Goal of the exercise: Count the lines in the records below that contain the word "shown". Reply with the number alone.

Data for this task:
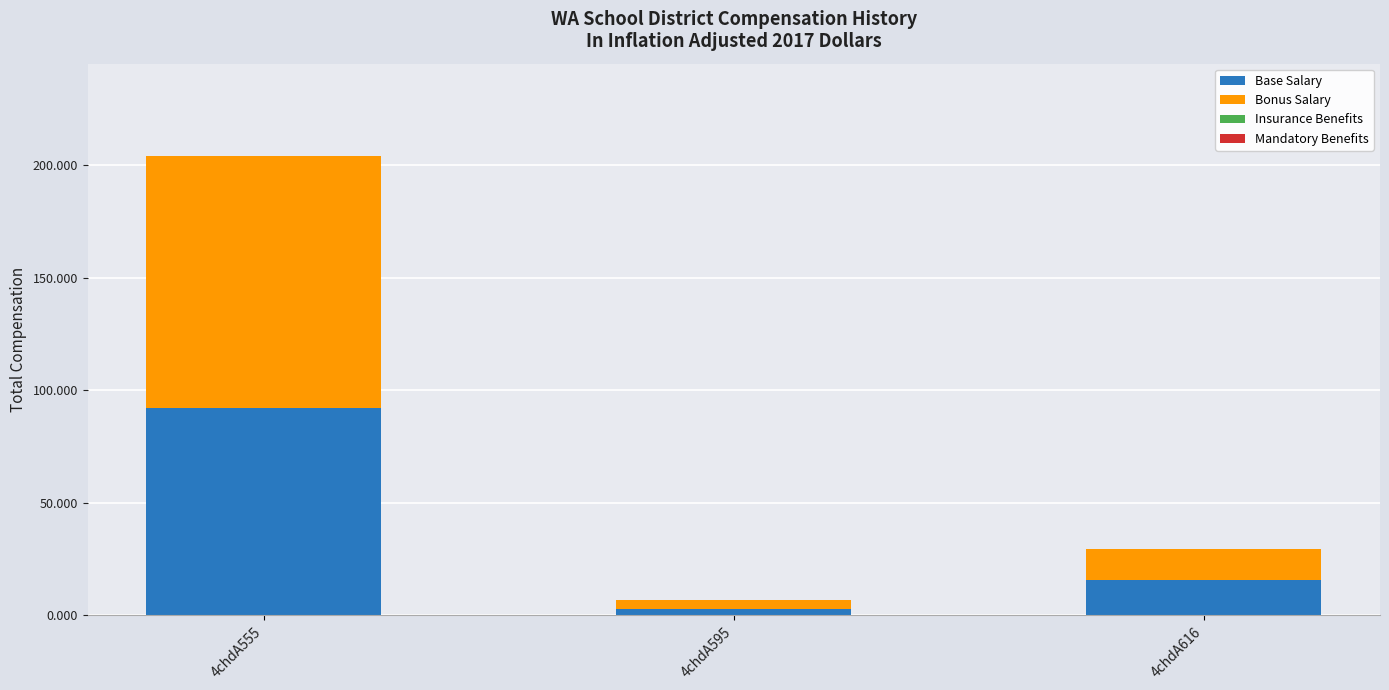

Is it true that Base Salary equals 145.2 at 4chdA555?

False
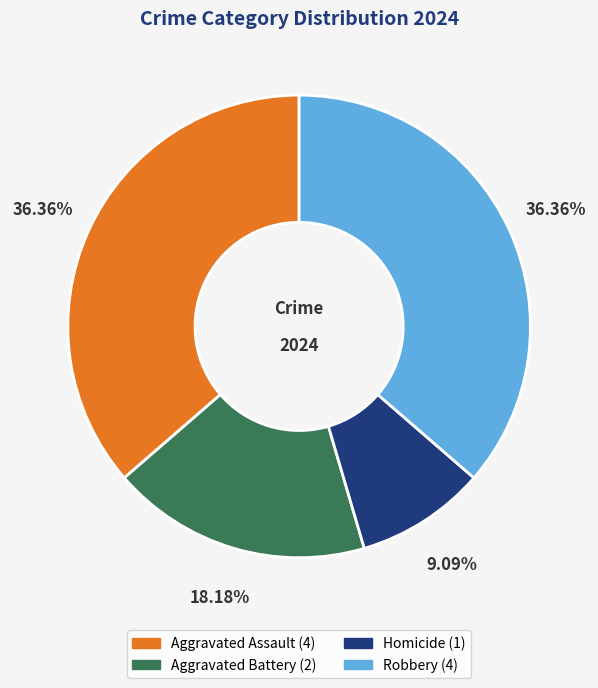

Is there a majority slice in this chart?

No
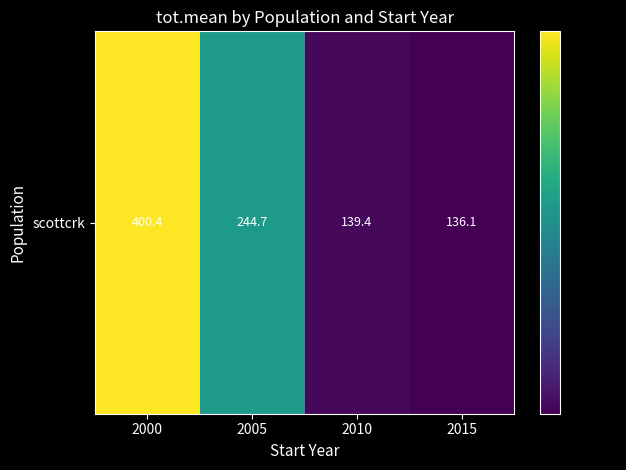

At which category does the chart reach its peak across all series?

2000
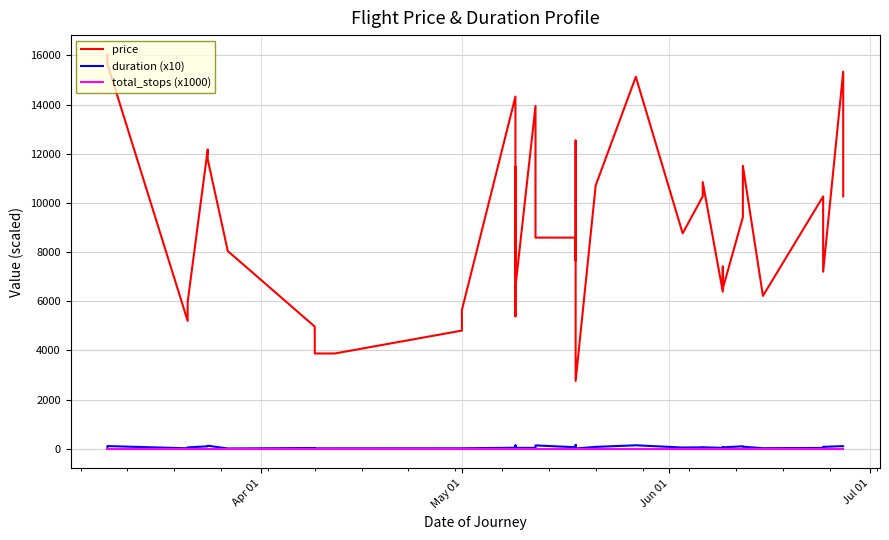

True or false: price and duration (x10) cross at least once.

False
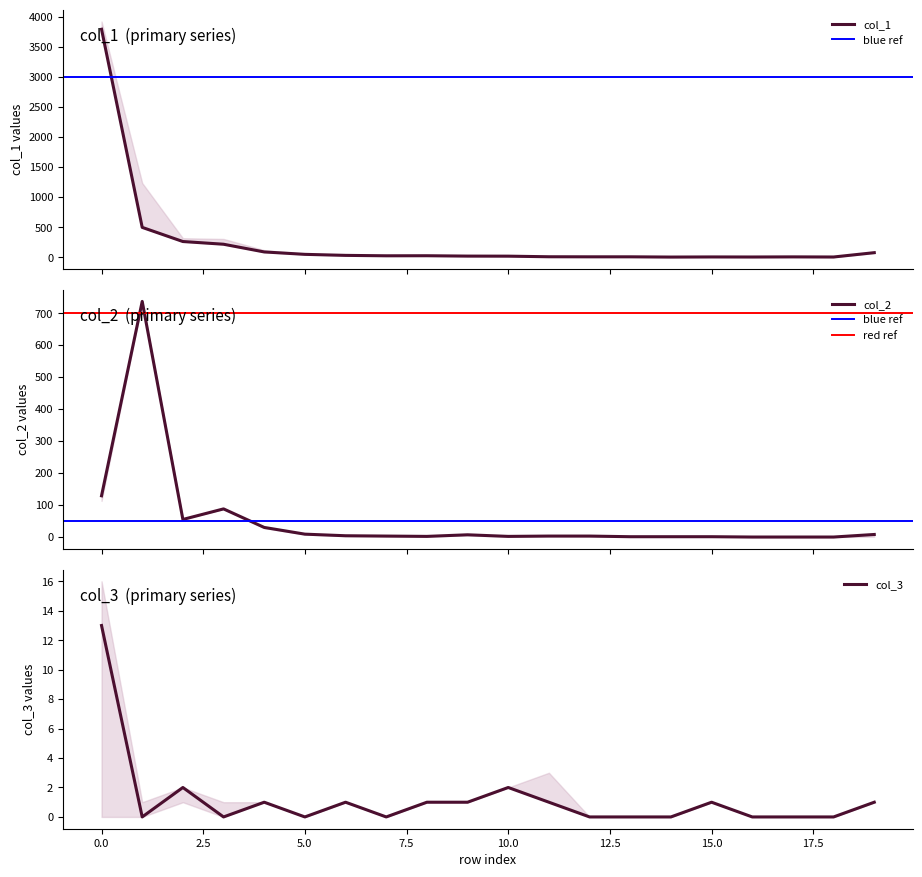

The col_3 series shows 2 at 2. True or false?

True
...
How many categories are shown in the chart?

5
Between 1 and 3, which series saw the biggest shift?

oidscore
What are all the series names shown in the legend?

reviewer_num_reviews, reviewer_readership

Response: 2